The Instapundit points to this article in the BBC. Apparently, a 300-meter object came within a whisker (in cosmological terms, as such things go–it was not quite as close as the Moon) of hitting us. If it had, it would have been a very bad day for whichever continent it hit, unless it hit in the ocean (actually more likely, since that’s what constitutes a majority of the earth’s surface), in which case all of the surrounding coastlines, and objects on their edge, would have been temporarily moved inland a few hundred miles.
Dr Benny Peiser of Liverpool John Moores University, UK, told BBC News Online: “The fact that this object was discovered less than a month ago leads to the question of if we would have had enough time to do anything about it had it been on a collision course with us.
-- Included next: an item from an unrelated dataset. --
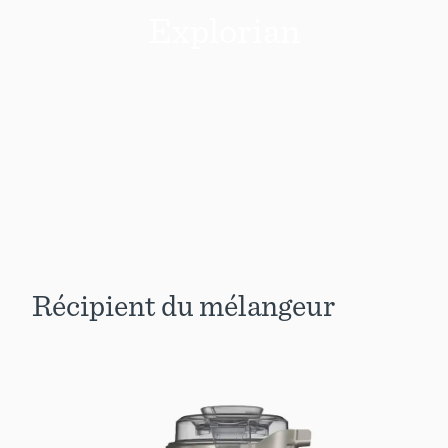
Explorian
Récipient du mélangeur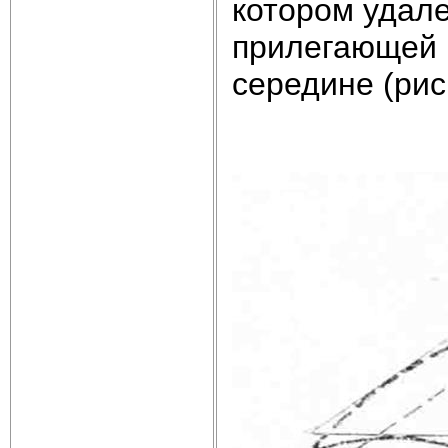
котором удале
прилегающей 
середине (рис.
“Of course the answer is no; there is nothing we could have done about it.
“It is a reminder of the objects that are out there. It is a reminder of what is going to happen unless we track them more efficiently than we do and make better preparations to defend our planet,” says Dr Peiser.
Glenn correctly points out that one of the reasons that having robust space capabilities (I really dislike the term space program, because it connotes so much of what’s wrong with the way that we do space) is important is that because until we have large-scale habitation off planet, our species (and most others on the planet) will remain vulnerable to this “all eggs in one basket approach.”
But there’s one other comment to make. In the above quote, in which Dr. Peiser says “there is nothing we could have done about it,” the tense is correct, but it implies that this condition was inevitable, and will remain true forever, when in fact, with different choices made decades ago, there might have been something that we could have done about it.
Also, we may be able to do things about it in the future, even with only a month’s warning, or even a week. But it means getting serious about developing space capabilities. Unfortunately, space remains unimportant to the nation, and NASA is important only to those who directly benefit from the pork that it generates. In order for this to change, events like this need to get more publicity, and the public discourse on the subject has to get much more thoughtful.